Sur un autre plan, le chercheur économique a précisé que la Chine, en tant que partenaire commercial majeur des pays d’Afrique du Nord, a constaté une augmentation significative de la demande d’importations en provenance de cette région, stimulant ainsi le développement économique local tout en offrant de nouvelles opportunités de marché pour les entreprises chinoises.
“Cette coopération va bien au-delà du simple échange de biens, englobant également des partenariats stratégiques en matière d’investissement et d’industrie. Les entreprises chinoises ont massivement investi dans les économies nord-africaines, créant ainsi des emplois locaux et contribuant au développement socioéconomique régional. Parallèlement, les deux parties ont renforcé leur collaboration financière, établissant des mécanismes solides dans les domaines de l’investissement, des transactions financières et de la gestion des devises, ce qui constitue un pilier essentiel pour pérenniser la coopération économique et commerciale entre la Chine et les pays d’Afrique du Nord”, a-t-il expliqué.
Qu’en est-il de la Tunisie et de la Chine ?
Les défis rencontrés dans les relations entre la Chine et la Tunisie sont le reflet de profondes différences culturelles, systémiques et traditionnelles. Ces disparités se manifestent non seulement au niveau des pratiques et des valeurs, mais aussi dans les approches politiques et économiques. De plus, ces divergences ont des répercussions qui vont au-delà du domaine strictement politique, influençant également certains pays africains qui sont témoins de conséquences non politiques mais tout aussi significatives sur leur développement et leur stabilité.
Parallèlement, le paysage international est marqué par des conflits entre grandes puissances et des tensions géopolitiques complexes. Ces dynamiques en rajoutent une couche de complexité aux relations bilatérales entre la Chine et la Tunisie, nécessitant des stratégies et des approches équilibrées pour naviguer dans ce contexte mouvant.
“Cependant, la solution réside dans l’amélioration de l’équilibre stratégique et politique, tant au niveau régional que mondial. En garantissant une approche équilibrée et transparente dans la mise en œuvre des projets, notamment dans le cadre de l’initiative la Ceinture et la Route, les deux pays peuvent surmonter ces défis et renforcer leur partenariat. Cette initiative, en favorisant les échanges culturels et économiques, contribue à l’interconnexion des peuples chinois et du monde entier, créant ainsi un terrain propice à une confiance politique accrue entre les nations impliquées”, a indiqué Rong Huan.
Dans le même sillage, il a ajouté que l’initiative B&R, en particulier, illustre comment ces collaborations stratégiques peuvent non seulement stimuler le développement économique et social, mais également renforcer les liens politiques et la compréhension mutuelle entre les partenaires.
“L’initiative la Ceinture et de la Route revêt une importance cruciale pour la Tunisie.

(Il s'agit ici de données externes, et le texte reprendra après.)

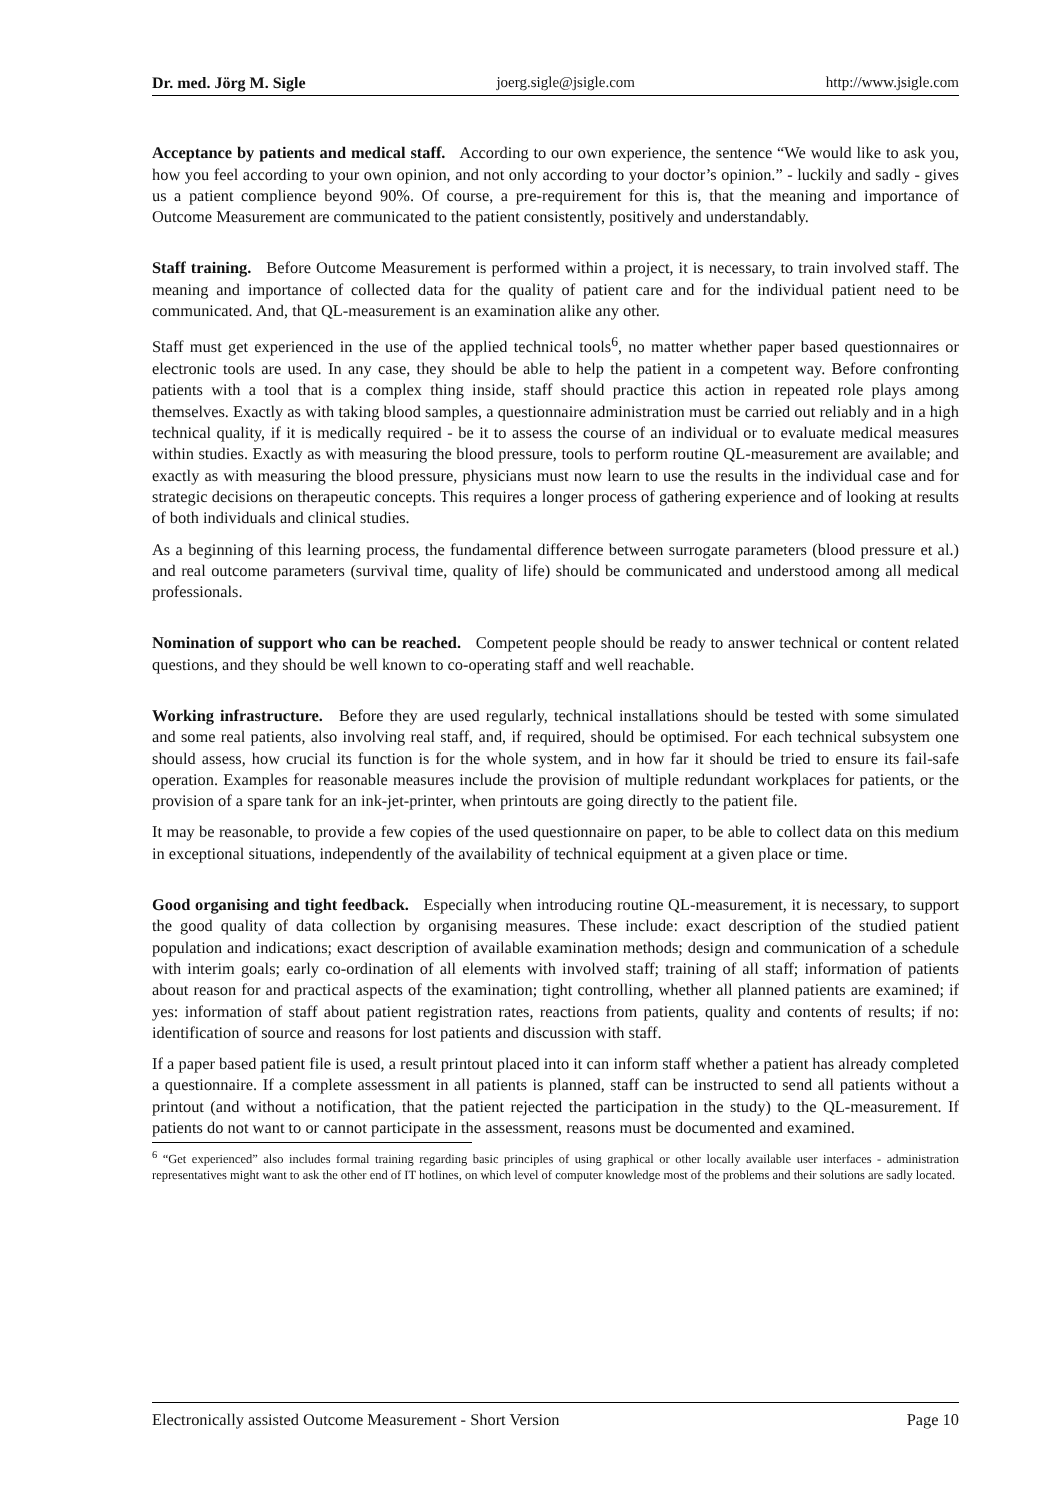Dr. med. Jörg M. Sigle joerg.sigle@jsigle.com http://www.jsigle.com
Acceptance by patients and medical staff. According to our own experience, the sentence “We would like to ask you, how you feel according to your own opinion, and not only according to your doctor’s opinion.” - luckily and sadly - gives us a patient complience beyond 90%. Of course, a pre-requirement for this is, that the meaning and importance of Outcome Measurement are communicated to the patient consistently, positively and understandably.
Staff training. Before Outcome Measurement is performed within a project, it is necessary, to train involved staff. The meaning and importance of collected data for the quality of patient care and for the individual patient need to be communicated. And, that QL-measurement is an examination alike any other.
Staff must get experienced in the use of the applied technical tools<sup>6</sup>, no matter whether paper based questionnaires or electronic tools are used. In any case, they should be able to help the patient in a competent way. Before confronting patients with a tool that is a complex thing inside, staff should practice this action in repeated role plays among themselves. Exactly as with taking blood samples, a questionnaire administration must be carried out reliably and in a high technical quality, if it is medically required - be it to assess the course of an individual or to evaluate medical measures within studies. Exactly as with measuring the blood pressure, tools to perform routine QL-measurement are available; and exactly as with measuring the blood pressure, physicians must now learn to use the results in the individual case and for strategic decisions on therapeutic concepts. This requires a longer process of gathering experience and of looking at results of both individuals and clinical studies.
As a beginning of this learning process, the fundamental difference between surrogate parameters (blood pressure et al.) and real outcome parameters (survival time, quality of life) should be communicated and understood among all medical professionals.
Nomination of support who can be reached. Competent people should be ready to answer technical or content related questions, and they should be well known to co-operating staff and well reachable.
Working infrastructure. Before they are used regularly, technical installations should be tested with some simulated and some real patients, also involving real staff, and, if required, should be optimised. For each technical subsystem one should assess, how crucial its function is for the whole system, and in how far it should be tried to ensure its fail-safe operation. Examples for reasonable measures include the provision of multiple redundant workplaces for patients, or the provision of a spare tank for an ink-jet-printer, when printouts are going directly to the patient file.
It may be reasonable, to provide a few copies of the used questionnaire on paper, to be able to collect data on this medium in exceptional situations, independently of the availability of technical equipment at a given place or time.
Good organising and tight feedback. Especially when introducing routine QL-measurement, it is necessary, to support the good quality of data collection by organising measures. These include: exact description of the studied patient population and indications; exact description of available examination methods; design and communication of a schedule with interim goals; early co-ordination of all elements with involved staff; training of all staff; information of patients about reason for and practical aspects of the examination; tight controlling, whether all planned patients are examined; if yes: information of staff about patient registration rates, reactions from patients, quality and contents of results; if no: identification of source and reasons for lost patients and discussion with staff.
If a paper based patient file is used, a result printout placed into it can inform staff whether a patient has already completed a questionnaire. If a complete assessment in all patients is planned, staff can be instructed to send all patients without a printout (and without a notification, that the patient rejected the participation in the study) to the QL-measurement. If patients do not want to or cannot participate in the assessment, reasons must be documented and examined.
<sup>6</sup> “Get experienced” also includes formal training regarding basic principles of using graphical or other locally available user interfaces - administration representatives might want to ask the other end of IT hotlines, on which level of computer knowledge most of the problems and their solutions are sadly located.
Electronically assisted Outcome Measurement - Short Version Page 10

Elle offre de nombreux avantages, capables de contribuer à l’amélioration de l’économie du pays. Elle favorise également l’accessibilité des entreprises chinoises au marché tunisien et stimule le commerce entre les deux nations ainsi qu’avec le reste du monde. Cette initiative renforce les liens culturels et technologiques entre la Tunisie et la Chine, favorisant ainsi le partage de connaissances et de technologies. En outre, elle soutient des projets innovants dans le domaine des infrastructures routières en Tunisie, tels que la construction d’hôpitaux, de bâtiments, de ponts, de ports, de stations électriques… Ces initiatives ont un impact significatif sur la vie locale en améliorant les infrastructures et en stimulant l’économie”, a-t-il souligné.

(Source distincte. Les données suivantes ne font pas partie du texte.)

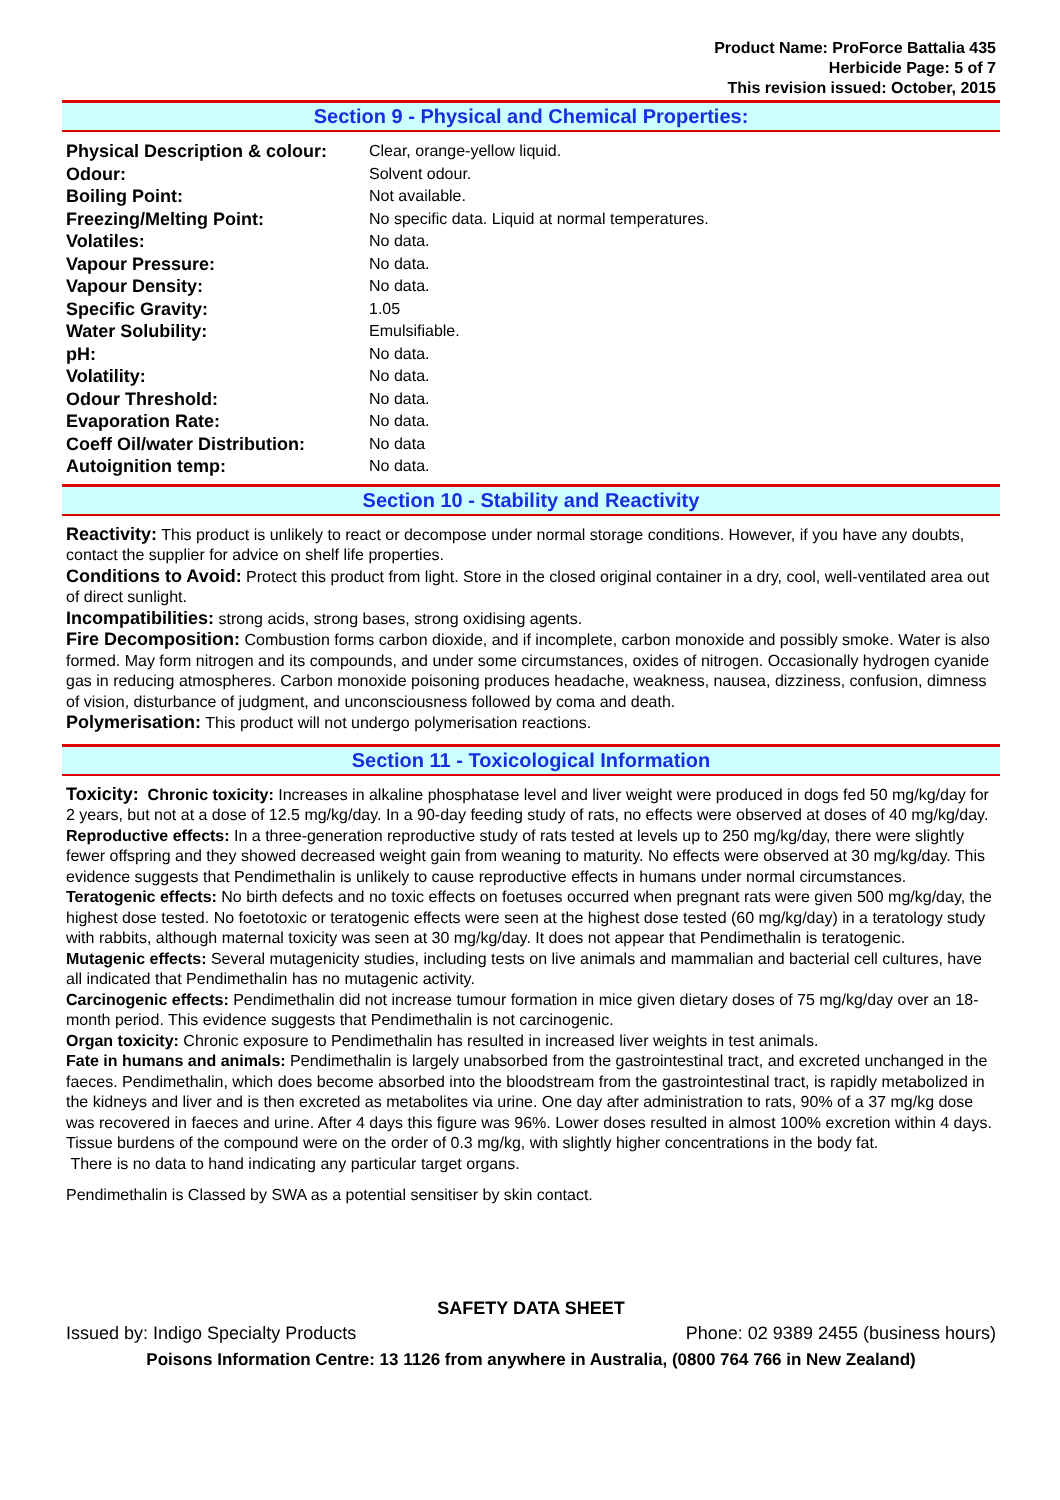Product Name: ProForce Battalia 435
Herbicide Page: 5 of 7
This revision issued: October, 2015
Section 9 - Physical and Chemical Properties:
| Physical Description & colour: | Clear, orange-yellow liquid. |
| Odour: | Solvent odour. |
| Boiling Point: | Not available. |
| Freezing/Melting Point: | No specific data. Liquid at normal temperatures. |
| Volatiles: | No data. |
| Vapour Pressure: | No data. |
| Vapour Density: | No data. |
| Specific Gravity: | 1.05 |
| Water Solubility: | Emulsifiable. |
| pH: | No data. |
| Volatility: | No data. |
| Odour Threshold: | No data. |
| Evaporation Rate: | No data. |
| Coeff Oil/water Distribution: | No data |
| Autoignition temp: | No data. |
Section 10 - Stability and Reactivity
Reactivity: This product is unlikely to react or decompose under normal storage conditions. However, if you have any doubts, contact the supplier for advice on shelf life properties.
Conditions to Avoid: Protect this product from light. Store in the closed original container in a dry, cool, well-ventilated area out of direct sunlight.
Incompatibilities: strong acids, strong bases, strong oxidising agents.
Fire Decomposition: Combustion forms carbon dioxide, and if incomplete, carbon monoxide and possibly smoke. Water is also formed. May form nitrogen and its compounds, and under some circumstances, oxides of nitrogen. Occasionally hydrogen cyanide gas in reducing atmospheres. Carbon monoxide poisoning produces headache, weakness, nausea, dizziness, confusion, dimness of vision, disturbance of judgment, and unconsciousness followed by coma and death.
Polymerisation: This product will not undergo polymerisation reactions.
Section 11 - Toxicological Information
Toxicity: Chronic toxicity: Increases in alkaline phosphatase level and liver weight were produced in dogs fed 50 mg/kg/day for 2 years, but not at a dose of 12.5 mg/kg/day. In a 90-day feeding study of rats, no effects were observed at doses of 40 mg/kg/day.
Reproductive effects: In a three-generation reproductive study of rats tested at levels up to 250 mg/kg/day, there were slightly fewer offspring and they showed decreased weight gain from weaning to maturity. No effects were observed at 30 mg/kg/day. This evidence suggests that Pendimethalin is unlikely to cause reproductive effects in humans under normal circumstances.
Teratogenic effects: No birth defects and no toxic effects on foetuses occurred when pregnant rats were given 500 mg/kg/day, the highest dose tested. No foetotoxic or teratogenic effects were seen at the highest dose tested (60 mg/kg/day) in a teratology study with rabbits, although maternal toxicity was seen at 30 mg/kg/day. It does not appear that Pendimethalin is teratogenic.
Mutagenic effects: Several mutagenicity studies, including tests on live animals and mammalian and bacterial cell cultures, have all indicated that Pendimethalin has no mutagenic activity.
Carcinogenic effects: Pendimethalin did not increase tumour formation in mice given dietary doses of 75 mg/kg/day over an 18-month period. This evidence suggests that Pendimethalin is not carcinogenic.
Organ toxicity: Chronic exposure to Pendimethalin has resulted in increased liver weights in test animals.
Fate in humans and animals: Pendimethalin is largely unabsorbed from the gastrointestinal tract, and excreted unchanged in the faeces. Pendimethalin, which does become absorbed into the bloodstream from the gastrointestinal tract, is rapidly metabolized in the kidneys and liver and is then excreted as metabolites via urine. One day after administration to rats, 90% of a 37 mg/kg dose was recovered in faeces and urine. After 4 days this figure was 96%. Lower doses resulted in almost 100% excretion within 4 days. Tissue burdens of the compound were on the order of 0.3 mg/kg, with slightly higher concentrations in the body fat.
There is no data to hand indicating any particular target organs.
Pendimethalin is Classed by SWA as a potential sensitiser by skin contact.
SAFETY DATA SHEET
Issued by: Indigo Specialty Products Phone: 02 9389 2455 (business hours)
Poisons Information Centre: 13 1126 from anywhere in Australia, (0800 764 766 in New Zealand)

Le Centre sino-arabe BeiDou, pour une agriculture innovante
Rong Huan a également souligné que l’investissement et la coopération sino-tunisienne s’étendent à d’autres secteurs tels que l’agriculture, le numérique, l’intelligence artificielle, le transfert de technologies avancées…

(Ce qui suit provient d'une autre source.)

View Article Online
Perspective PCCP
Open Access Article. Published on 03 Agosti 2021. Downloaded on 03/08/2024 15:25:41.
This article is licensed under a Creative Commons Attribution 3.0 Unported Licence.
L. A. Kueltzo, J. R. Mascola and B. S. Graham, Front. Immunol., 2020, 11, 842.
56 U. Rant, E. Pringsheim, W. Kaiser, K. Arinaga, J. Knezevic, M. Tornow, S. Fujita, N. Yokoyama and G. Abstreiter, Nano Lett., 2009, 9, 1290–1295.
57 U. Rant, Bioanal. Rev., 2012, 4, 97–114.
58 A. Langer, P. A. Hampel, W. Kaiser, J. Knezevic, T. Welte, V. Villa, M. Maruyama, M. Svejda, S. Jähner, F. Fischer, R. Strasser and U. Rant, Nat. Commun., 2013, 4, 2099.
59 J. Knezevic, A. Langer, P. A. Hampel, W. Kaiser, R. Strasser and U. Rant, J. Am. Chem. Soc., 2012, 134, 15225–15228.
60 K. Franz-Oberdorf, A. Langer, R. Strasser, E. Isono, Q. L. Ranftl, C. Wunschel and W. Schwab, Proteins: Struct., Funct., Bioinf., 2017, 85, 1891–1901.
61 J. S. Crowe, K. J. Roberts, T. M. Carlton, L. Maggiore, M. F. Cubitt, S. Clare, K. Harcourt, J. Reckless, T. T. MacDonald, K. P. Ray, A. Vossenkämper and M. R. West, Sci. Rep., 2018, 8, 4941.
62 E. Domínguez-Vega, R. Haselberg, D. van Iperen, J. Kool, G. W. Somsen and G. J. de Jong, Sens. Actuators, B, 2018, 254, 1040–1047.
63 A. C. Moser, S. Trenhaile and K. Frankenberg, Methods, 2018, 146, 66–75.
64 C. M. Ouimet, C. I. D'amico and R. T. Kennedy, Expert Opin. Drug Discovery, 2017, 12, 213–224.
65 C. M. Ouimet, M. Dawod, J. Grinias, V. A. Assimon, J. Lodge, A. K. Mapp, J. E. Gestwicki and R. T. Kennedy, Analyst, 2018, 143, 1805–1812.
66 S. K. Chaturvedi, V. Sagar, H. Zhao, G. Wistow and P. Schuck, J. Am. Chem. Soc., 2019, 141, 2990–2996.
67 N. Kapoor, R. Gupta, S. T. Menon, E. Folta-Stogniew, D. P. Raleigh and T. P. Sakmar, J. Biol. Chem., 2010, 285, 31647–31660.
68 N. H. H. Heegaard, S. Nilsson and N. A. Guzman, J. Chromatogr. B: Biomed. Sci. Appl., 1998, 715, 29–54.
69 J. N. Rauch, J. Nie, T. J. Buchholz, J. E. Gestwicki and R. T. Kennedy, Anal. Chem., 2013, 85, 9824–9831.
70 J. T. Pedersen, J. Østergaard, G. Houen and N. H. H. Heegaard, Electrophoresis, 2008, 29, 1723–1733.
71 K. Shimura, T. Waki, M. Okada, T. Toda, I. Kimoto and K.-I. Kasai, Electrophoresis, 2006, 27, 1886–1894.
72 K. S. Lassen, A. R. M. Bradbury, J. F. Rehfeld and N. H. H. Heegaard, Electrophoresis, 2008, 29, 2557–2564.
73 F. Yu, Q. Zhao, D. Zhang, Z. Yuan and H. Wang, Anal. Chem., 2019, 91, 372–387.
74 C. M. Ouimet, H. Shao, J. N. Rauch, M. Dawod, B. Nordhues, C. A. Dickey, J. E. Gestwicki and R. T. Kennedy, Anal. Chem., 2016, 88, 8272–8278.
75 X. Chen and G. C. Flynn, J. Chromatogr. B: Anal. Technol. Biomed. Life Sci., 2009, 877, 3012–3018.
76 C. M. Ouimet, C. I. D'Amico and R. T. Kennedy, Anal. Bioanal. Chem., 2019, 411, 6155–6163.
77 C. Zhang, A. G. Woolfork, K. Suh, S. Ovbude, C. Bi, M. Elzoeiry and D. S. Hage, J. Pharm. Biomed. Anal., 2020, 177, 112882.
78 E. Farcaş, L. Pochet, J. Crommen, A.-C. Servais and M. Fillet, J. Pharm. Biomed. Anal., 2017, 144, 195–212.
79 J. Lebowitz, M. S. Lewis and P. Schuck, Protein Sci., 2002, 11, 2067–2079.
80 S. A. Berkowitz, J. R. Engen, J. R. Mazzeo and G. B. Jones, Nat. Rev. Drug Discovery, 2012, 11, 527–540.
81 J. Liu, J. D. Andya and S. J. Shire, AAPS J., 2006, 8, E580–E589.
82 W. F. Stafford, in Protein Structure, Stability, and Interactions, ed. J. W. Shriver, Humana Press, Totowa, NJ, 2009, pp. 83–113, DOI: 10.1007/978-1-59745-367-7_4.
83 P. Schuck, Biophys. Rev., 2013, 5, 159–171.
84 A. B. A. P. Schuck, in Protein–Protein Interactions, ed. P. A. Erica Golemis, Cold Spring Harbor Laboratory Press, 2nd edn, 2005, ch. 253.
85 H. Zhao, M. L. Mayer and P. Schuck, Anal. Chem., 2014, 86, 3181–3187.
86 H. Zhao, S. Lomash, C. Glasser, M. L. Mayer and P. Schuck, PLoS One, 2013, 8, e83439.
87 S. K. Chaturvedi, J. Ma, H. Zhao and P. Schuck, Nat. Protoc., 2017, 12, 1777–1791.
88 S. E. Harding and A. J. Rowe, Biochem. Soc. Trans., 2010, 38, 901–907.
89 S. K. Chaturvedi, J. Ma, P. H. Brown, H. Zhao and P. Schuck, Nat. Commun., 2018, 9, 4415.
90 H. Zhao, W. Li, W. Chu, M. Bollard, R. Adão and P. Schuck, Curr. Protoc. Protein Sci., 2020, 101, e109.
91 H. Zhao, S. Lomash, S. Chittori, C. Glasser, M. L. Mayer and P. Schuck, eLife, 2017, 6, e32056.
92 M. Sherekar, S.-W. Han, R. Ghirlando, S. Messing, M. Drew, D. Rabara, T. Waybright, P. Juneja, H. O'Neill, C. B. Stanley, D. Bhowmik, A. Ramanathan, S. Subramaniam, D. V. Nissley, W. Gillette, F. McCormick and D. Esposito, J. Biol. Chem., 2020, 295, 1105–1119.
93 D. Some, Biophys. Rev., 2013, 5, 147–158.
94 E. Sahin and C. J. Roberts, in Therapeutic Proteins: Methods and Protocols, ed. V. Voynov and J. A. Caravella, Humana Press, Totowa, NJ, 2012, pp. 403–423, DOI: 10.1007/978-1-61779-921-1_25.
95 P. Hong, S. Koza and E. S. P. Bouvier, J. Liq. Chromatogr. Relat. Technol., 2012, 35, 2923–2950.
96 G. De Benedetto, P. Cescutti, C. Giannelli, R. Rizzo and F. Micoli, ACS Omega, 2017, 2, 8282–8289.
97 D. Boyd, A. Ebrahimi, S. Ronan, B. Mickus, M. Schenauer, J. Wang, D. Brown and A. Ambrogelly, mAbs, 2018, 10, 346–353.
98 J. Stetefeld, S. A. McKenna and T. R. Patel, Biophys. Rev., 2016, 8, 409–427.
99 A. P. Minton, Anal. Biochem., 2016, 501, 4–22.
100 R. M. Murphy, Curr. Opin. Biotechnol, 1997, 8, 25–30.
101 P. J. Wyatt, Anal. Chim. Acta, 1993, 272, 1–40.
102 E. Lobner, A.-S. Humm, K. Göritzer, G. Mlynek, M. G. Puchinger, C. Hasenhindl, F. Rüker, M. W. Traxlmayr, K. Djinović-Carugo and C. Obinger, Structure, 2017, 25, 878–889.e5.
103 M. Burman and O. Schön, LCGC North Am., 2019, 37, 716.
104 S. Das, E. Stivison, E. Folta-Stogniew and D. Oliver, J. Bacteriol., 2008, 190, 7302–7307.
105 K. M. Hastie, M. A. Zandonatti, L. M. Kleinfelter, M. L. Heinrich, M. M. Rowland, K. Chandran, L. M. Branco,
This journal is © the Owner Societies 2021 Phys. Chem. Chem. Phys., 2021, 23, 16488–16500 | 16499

« En plus de ces domaines stratégiques, la coopération sino-tunisienne inclut les technologies et services de navigation par satellite. Inauguré le 10 avril 2018 au Parc Technologique El Ghazala en Tunisie, le Centre d’excellence sino-arabe pour le système BeiDou (BDS/GNSS Centre-Aicto) représente une avancée majeure dans le renforcement des relations sino-arabes. Ce centre a pour vocation de servir de plateforme ouverte aux utilisateurs arabes, leur permettant d’acquérir une compréhension approfondie des technologies et services de navigation par satellite BeiDou (BDS/GNSS) », a-t-il expliqué.
Rong Huan a ajouté que ce centre est un projet technologique unique dans le monde arabe, et même au-delà et que la Chine attache une grande importance à renforcer sa coopération internationale avec les pays arabes dans des secteurs clés tels que la navigation par satellite et les sciences de l’espace. Le centre propose une variété d’activités, y compris des formations, des expositions, des tests et évaluations, ainsi que des recherches conjointes. Ces initiatives visent à développer les compétences locales et à promouvoir la coopération technologique dans divers secteurs, notamment l’agriculture intelligente.
« Ce projet est un succès en Tunisie, et les exemples ne manquent pas. Grâce au système BDS, un tracteur équipé a été capable de réaliser diverses activités agricoles à distance, sans conducteur. Les services du BDS ont permis de rendre les activités agricoles, qui nécessitaient auparavant d’importantes capacités humaines, plus efficaces et plus rentables », a-t-il indiqué, tout en ajoutant que le centre joue un rôle crucial en offrant une vitrine complète et une plateforme de collaboration ouverte, non seulement pour les pays arabes, mais aussi pour les nations africaines.
Interrogé sur les attentes de ce forum sino-arabe, Rong Huan a souligné que cette année marque le 20e anniversaire de cet événement, offrant ainsi une opportunité unique pour poursuivre et renforcer la collaboration entre la Chine et les pays arabes, y compris la Tunisie, dans divers domaines. Ce sera également l’occasion de découvrir des potentiels inexplorés, de renforcer la confiance politique et de consolider le soutien mutuel, dans le but de construire une société sino-arabe unie. L’objectif principal est de mettre en œuvre les accords signés entre le président chinois et les différents dirigeants arabes lors du sommet sino-arabe tenu à la fin de l’année 2022.
« Nous cherchons également à créer de nouveaux mécanismes et outils, à mettre en place de nouvelles procédures et à introduire des idées novatrices pour améliorer la coopération dans des domaines émergents tels que l’intelligence artificielle, la croissance verte et le développement durable. Nous explorons constamment de nouvelles opportunités de collaboration entre les deux parties. Enfin, nous visons à travailler ensemble pour améliorer la situation internationale, en promouvant la diversité, la justice et l’équité », a-t-il assuré.